#### [Data for analysis]
+++

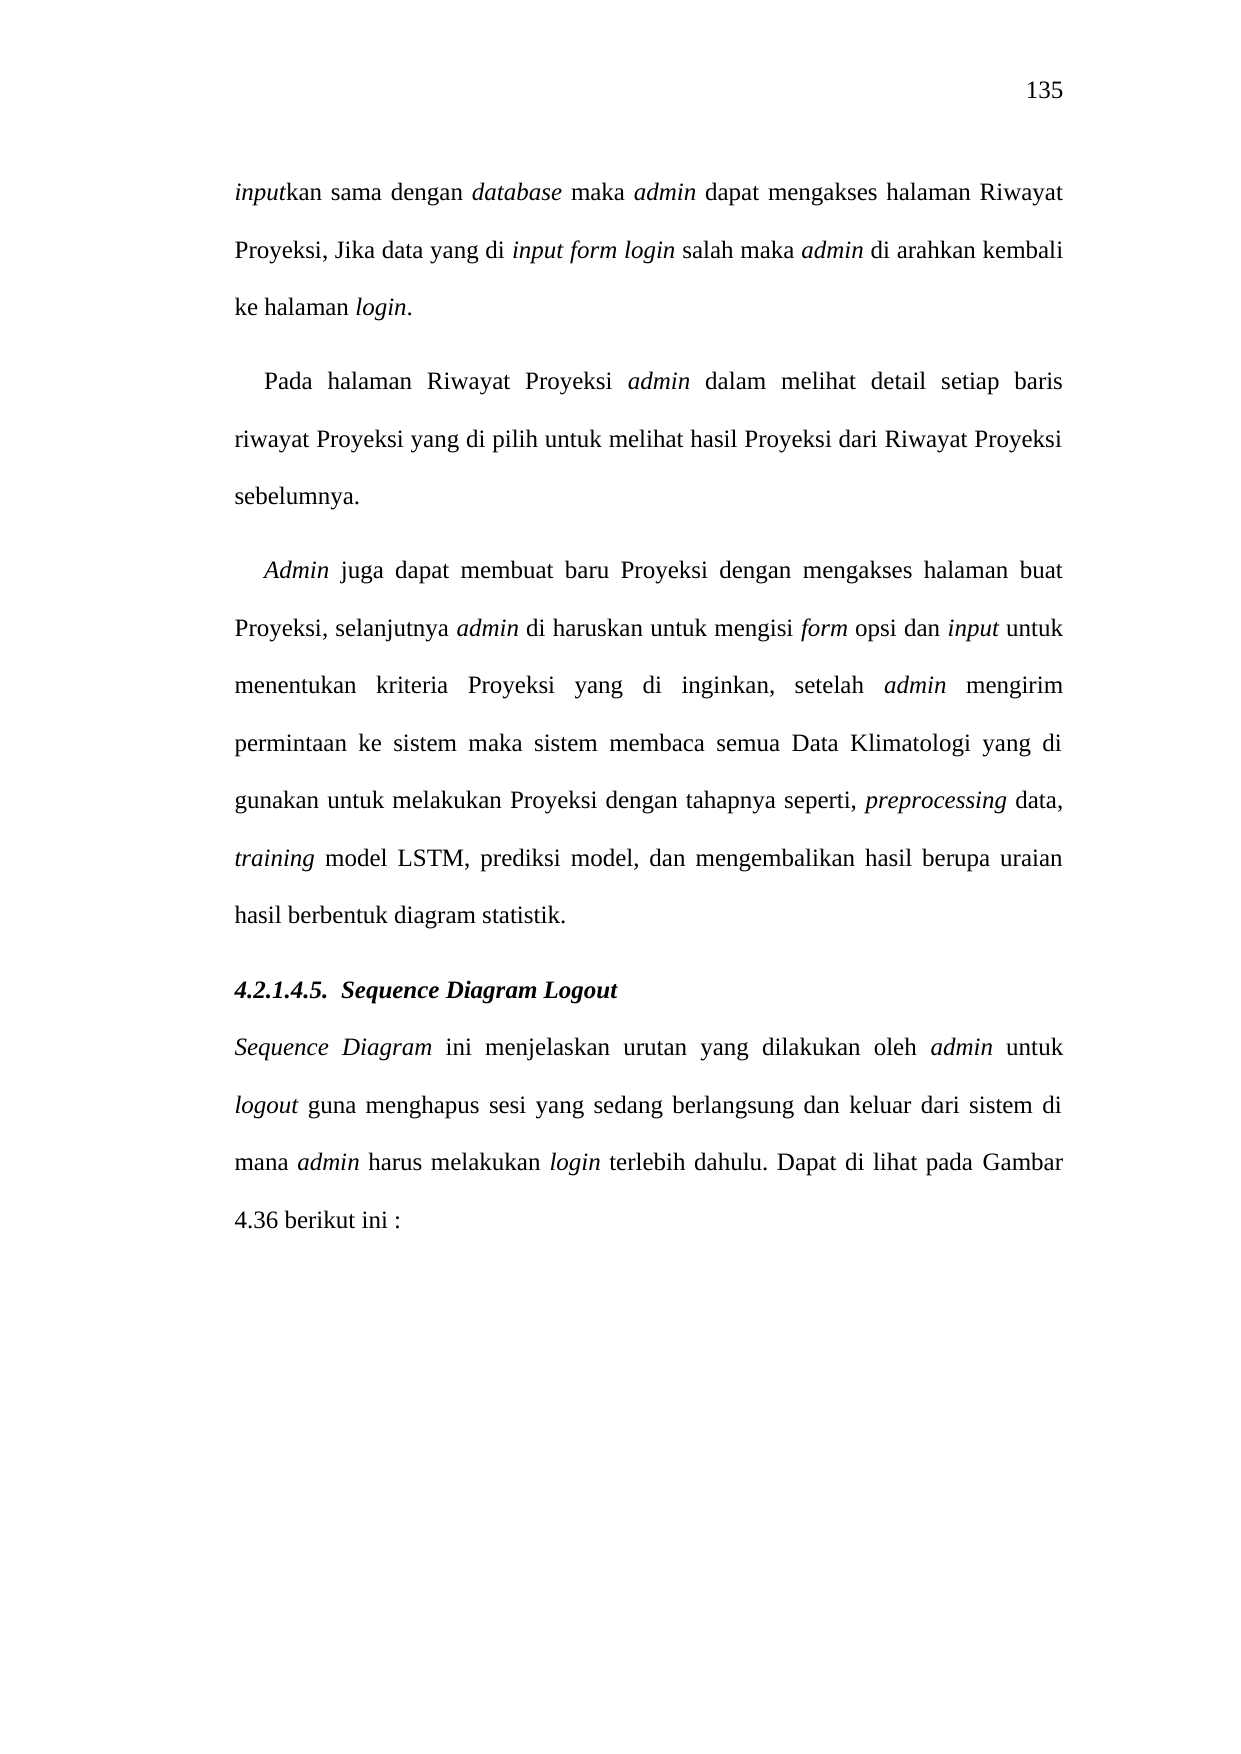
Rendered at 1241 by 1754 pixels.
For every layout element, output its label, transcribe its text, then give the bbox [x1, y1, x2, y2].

text Sequence Diagram ini menjelaskan urutan yang dilakukan oleh admin untuk logout guna menghapus sesi yang sedang berlangsung dan keluar dari sistem di mana admin harus melakukan login terlebih dahulu. Dapat di lihat pada Gambar 4.11 berikut ini : [234, 1032, 1063, 1233]
text Pada halaman Riwayat Proyeksi admin dalam melihat detail setiap baris riwayat Proyeksi yang di pilih untuk melihat hasil Proyeksi dari Riwayat Proyeksi sebelumnya. [234, 366, 1063, 510]
subtitle Sequence Diagram Logout [234, 975, 1063, 1003]
text Admin juga dapat membuat baru Proyeksi dengan mengakses halaman buat Proyeksi, selanjutnya admin di haruskan untuk mengisi form opsi dan input untuk menentukan kriteria Proyeksi yang di inginkan, setelah admin mengirim permintaan ke sistem maka sistem membaca semua Data Klimatologi yang di gunakan untuk melakukan Proyeksi dengan tahapnya seperti, preprocessing data, training model LSTM, prediksi model, dan mengembalikan hasil berupa uraian hasil berbentuk diagram statistik. [234, 556, 1063, 929]
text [234, 177, 1063, 321]
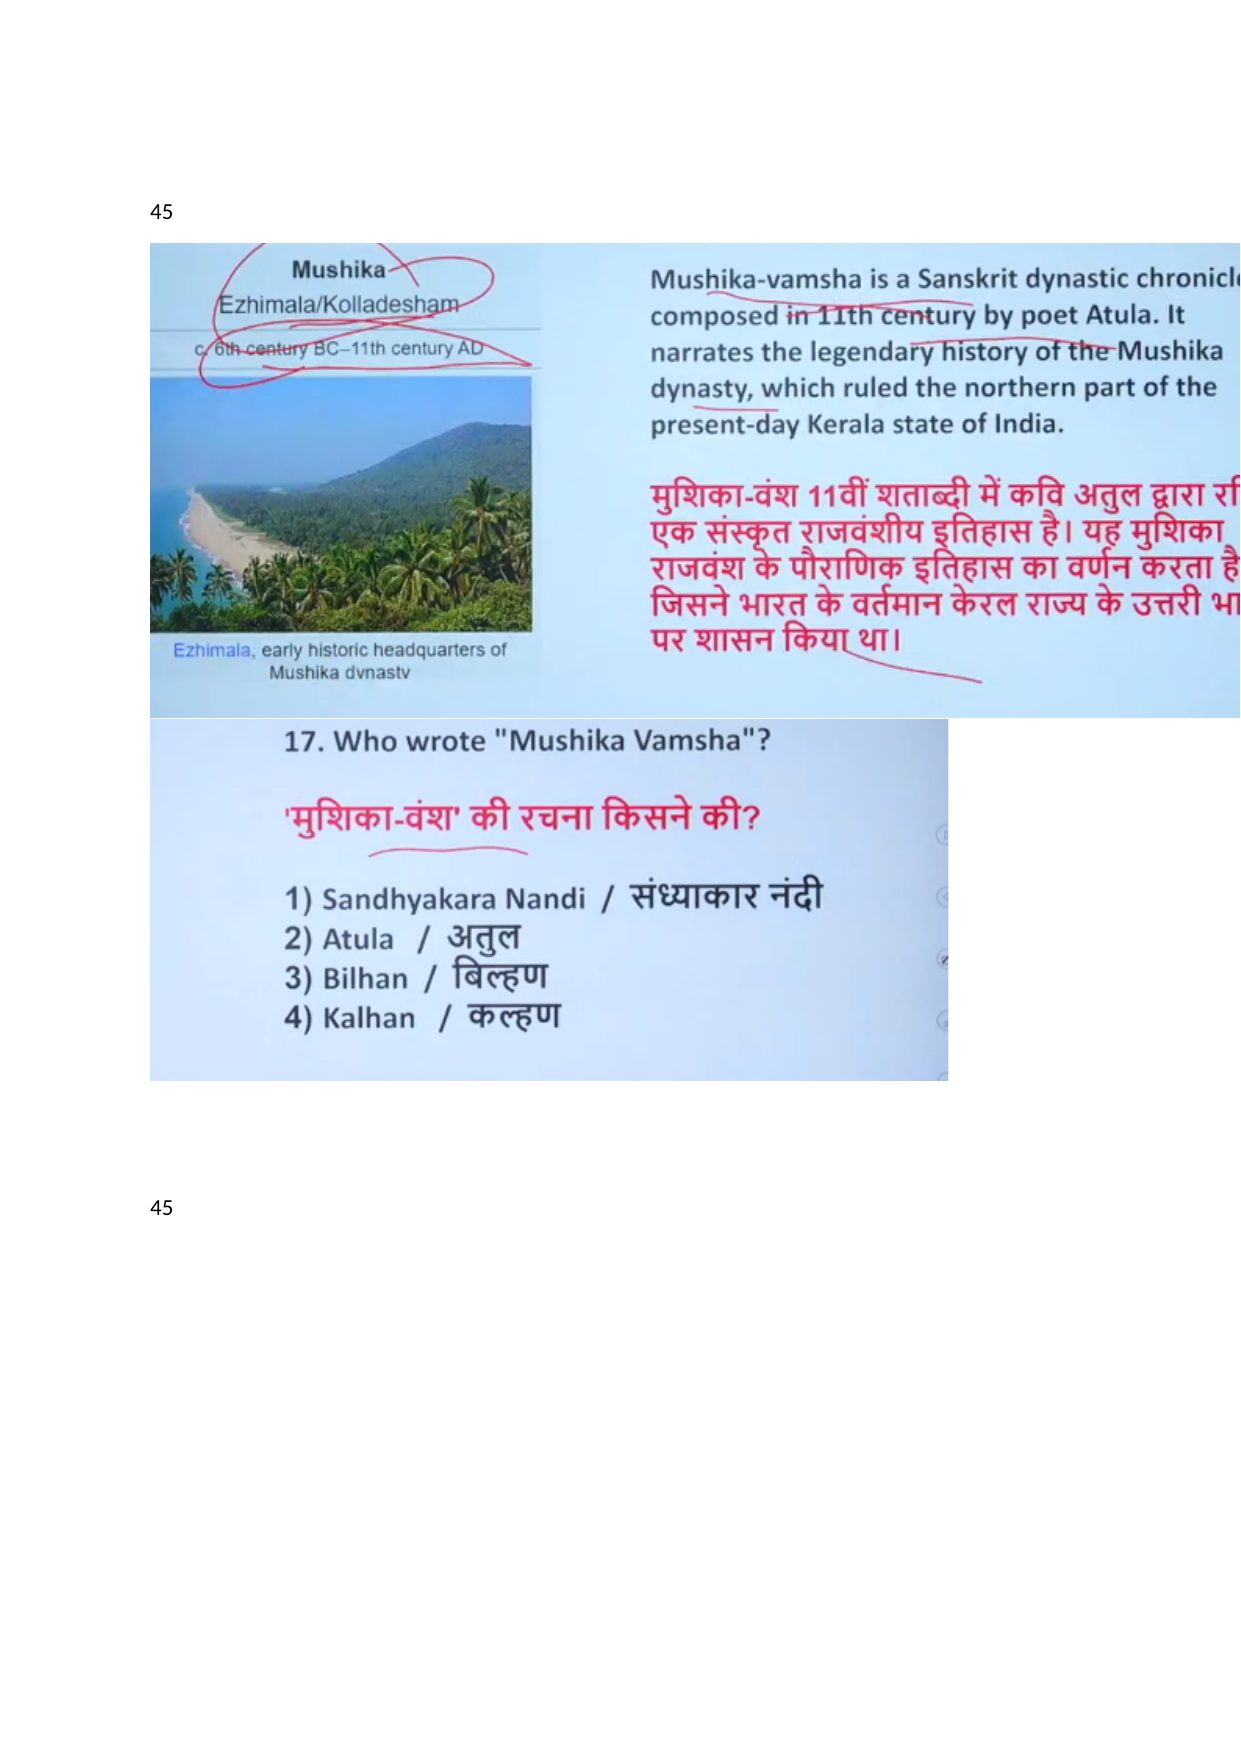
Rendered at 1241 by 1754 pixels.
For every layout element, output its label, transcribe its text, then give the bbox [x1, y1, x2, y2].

text 45 [150, 1193, 1090, 1221]
picture [150, 243, 1241, 718]
picture [150, 719, 949, 1081]
text 45 [150, 197, 1090, 225]
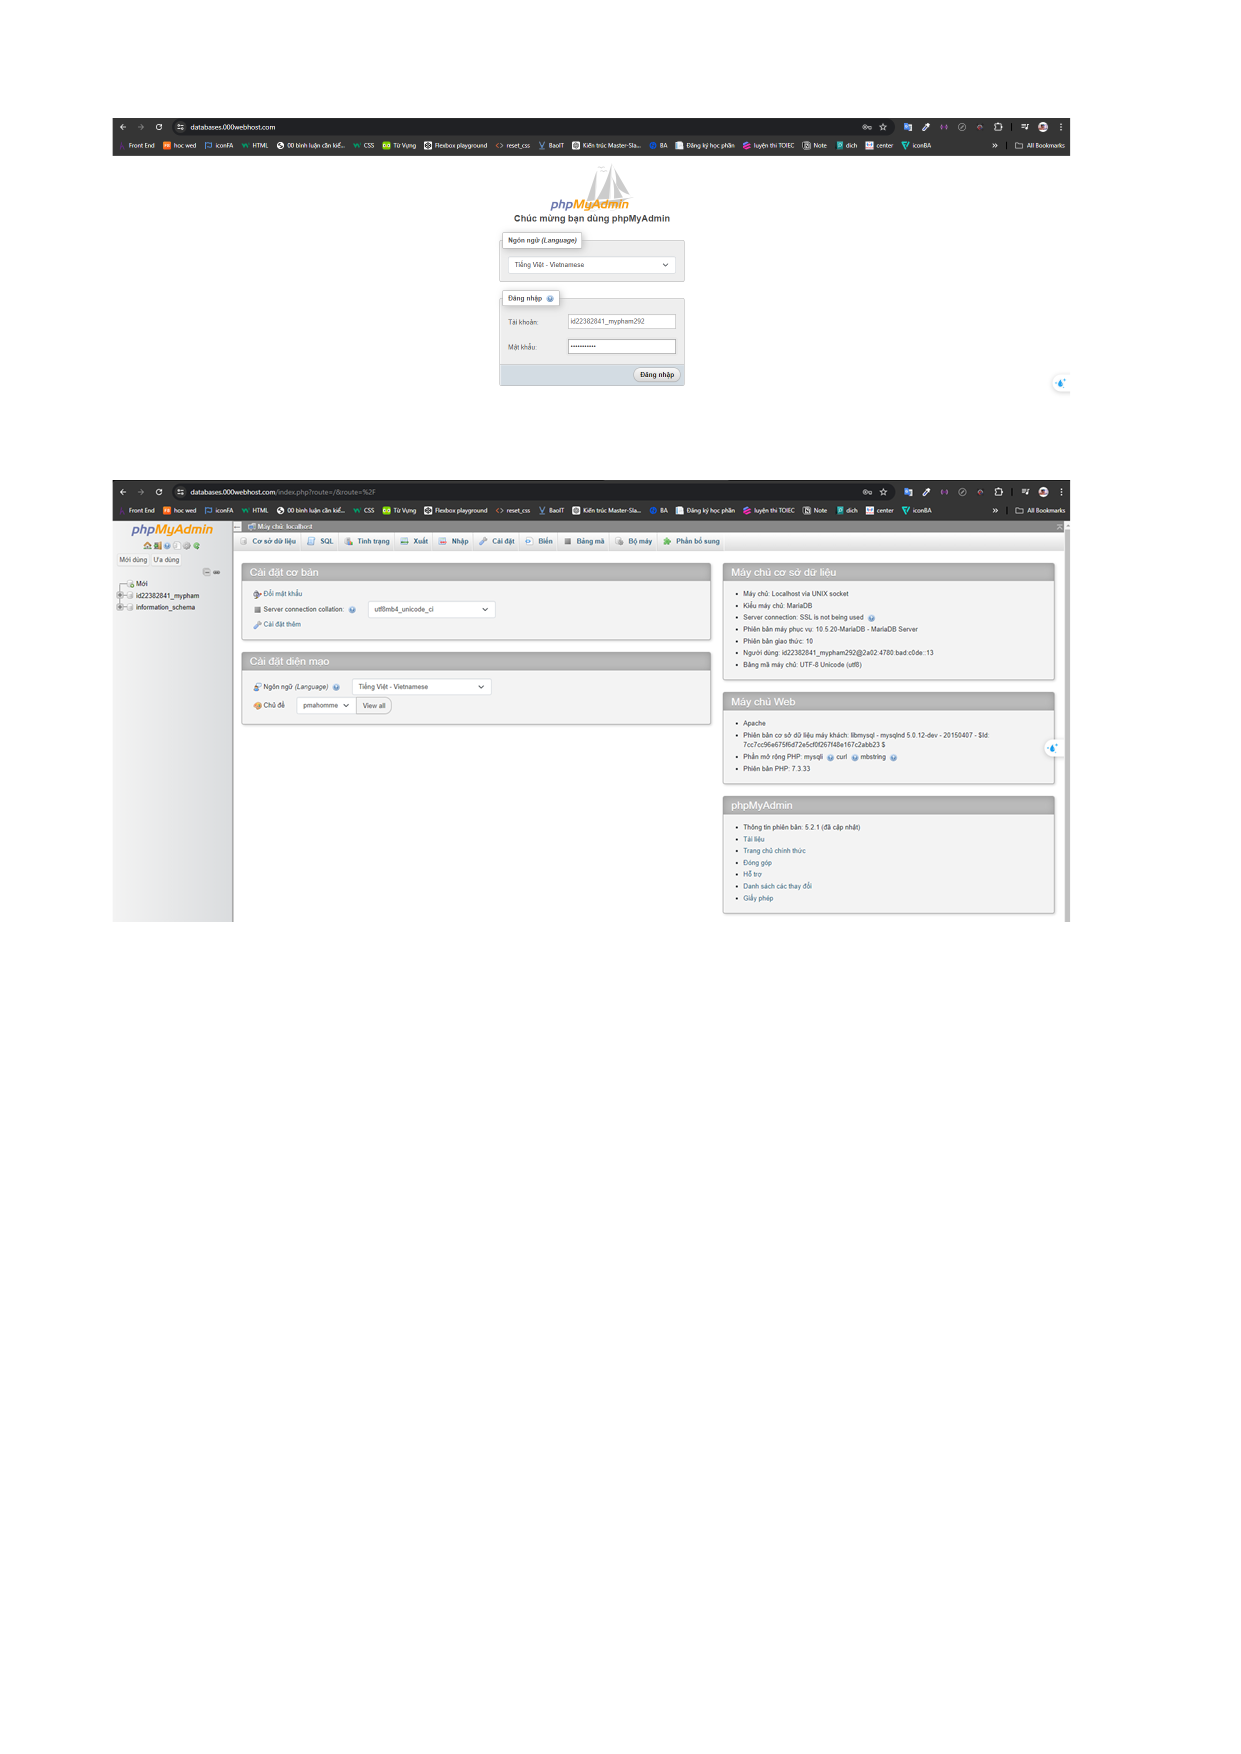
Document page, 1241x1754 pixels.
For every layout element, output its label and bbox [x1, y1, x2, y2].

picture [112, 480, 1071, 922]
picture [112, 118, 1071, 412]
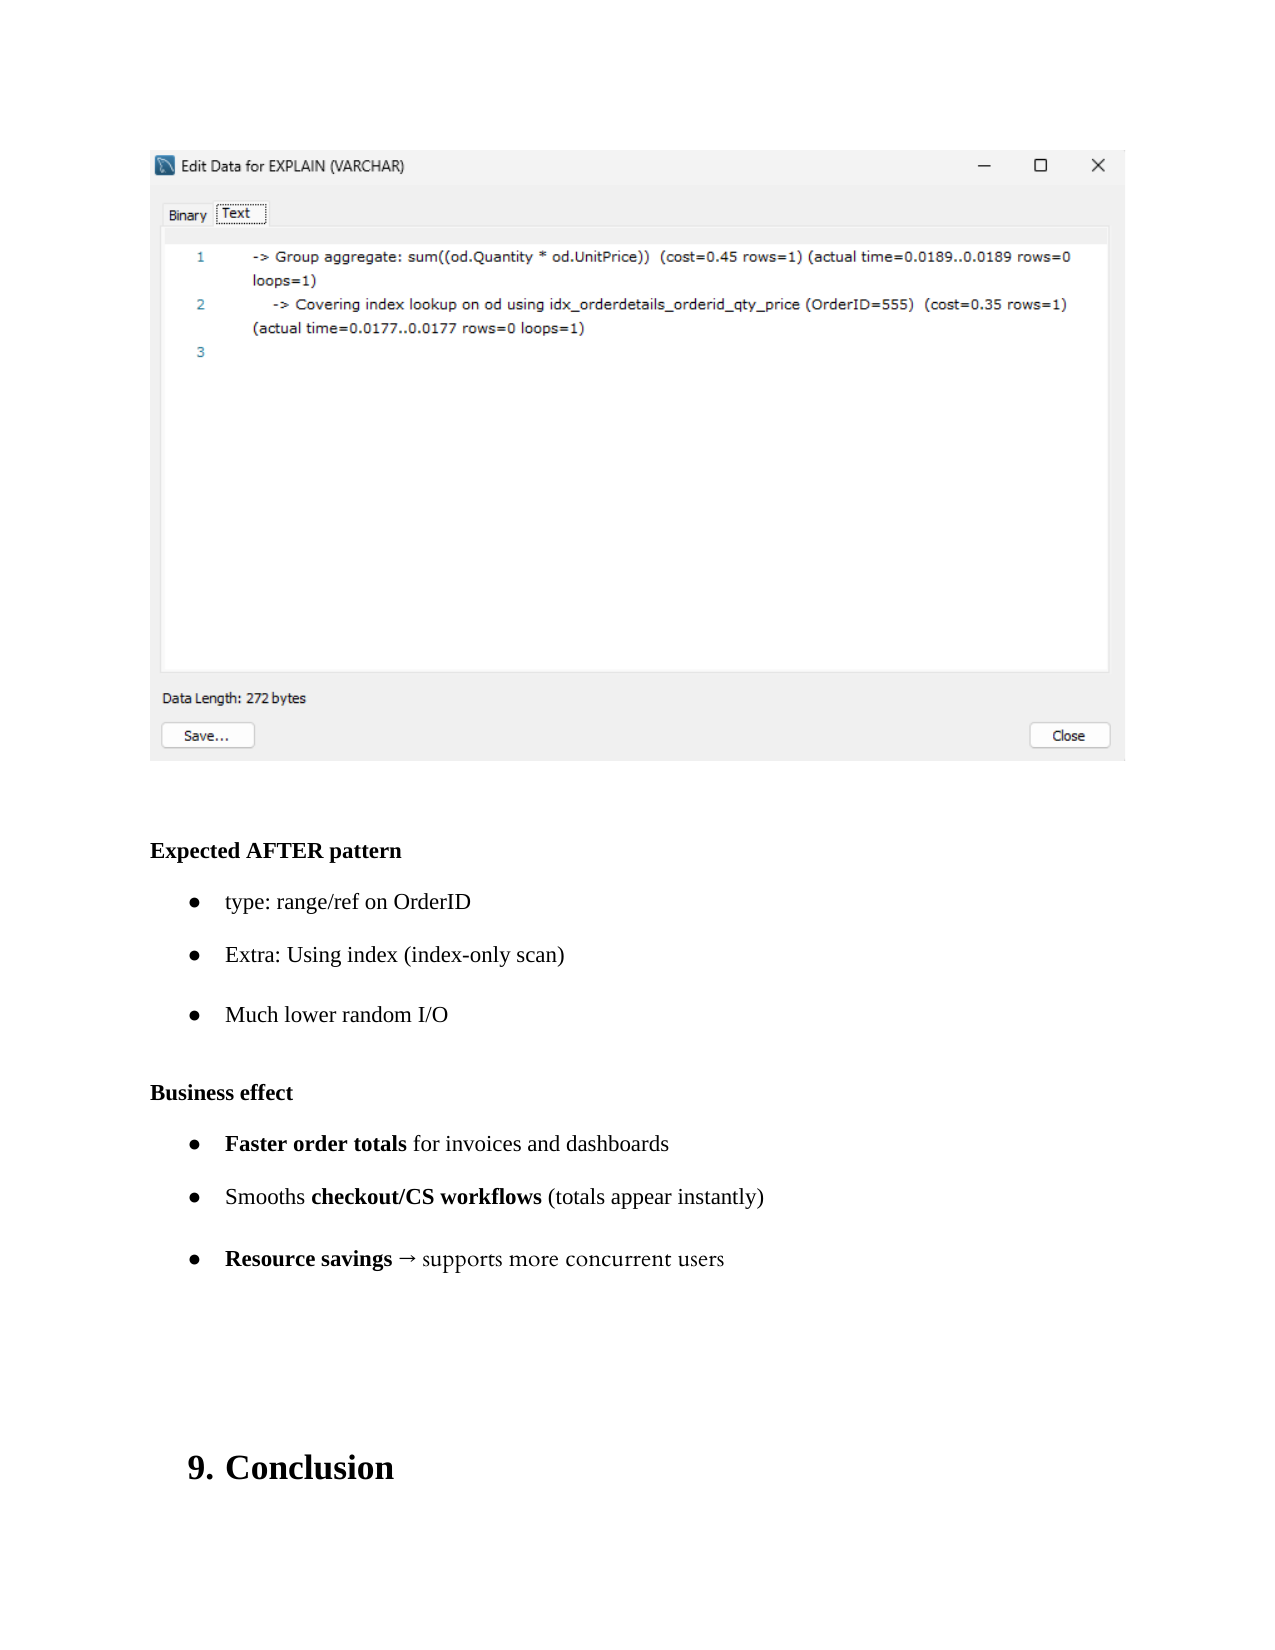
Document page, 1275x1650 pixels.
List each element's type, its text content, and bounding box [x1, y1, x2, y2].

+++

#### [Directions]
Output the full listing verbatim, but drop the images.

#### [Your solution]
Rendered at 1241 by 1754 pixels.
For every layout element, output its label, transcribe its text, then give the bbox [x1, y1, x2, y2].

text Sequence Diagram ini menjelaskan urutan yang dilakukan oleh admin untuk logout guna menghapus sesi yang sedang berlangsung dan keluar dari sistem di mana admin harus melakukan login terlebih dahulu. Dapat di lihat pada Gambar 4.11 berikut ini : [234, 1032, 1063, 1233]
text Pada halaman Riwayat Proyeksi admin dalam melihat detail setiap baris riwayat Proyeksi yang di pilih untuk melihat hasil Proyeksi dari Riwayat Proyeksi sebelumnya. [234, 366, 1063, 510]
subtitle Sequence Diagram Logout [234, 975, 1063, 1003]
text Admin juga dapat membuat baru Proyeksi dengan mengakses halaman buat Proyeksi, selanjutnya admin di haruskan untuk mengisi form opsi dan input untuk menentukan kriteria Proyeksi yang di inginkan, setelah admin mengirim permintaan ke sistem maka sistem membaca semua Data Klimatologi yang di gunakan untuk melakukan Proyeksi dengan tahapnya seperti, preprocessing data, training model LSTM, prediksi model, dan mengembalikan hasil berupa uraian hasil berbentuk diagram statistik. [234, 556, 1063, 929]
text [234, 177, 1063, 321]
Rendered at 1241 by 1754 pixels.
For every layout element, output its label, transcribe its text, then give the bbox [x1, y1, x2, y2].

text 45 [150, 1193, 1090, 1221]
picture [150, 243, 1241, 718]
picture [150, 719, 949, 1081]
text 45 [150, 197, 1090, 225]
Document page, 1241x1754 pixels.
For every layout element, output its label and bbox [x1, y1, x2, y2].

picture [112, 480, 1071, 922]
picture [112, 118, 1071, 412]
Document page, 1275x1650 pixels.
List each element's type, its text content, and bounding box [x1, y1, x2, y2].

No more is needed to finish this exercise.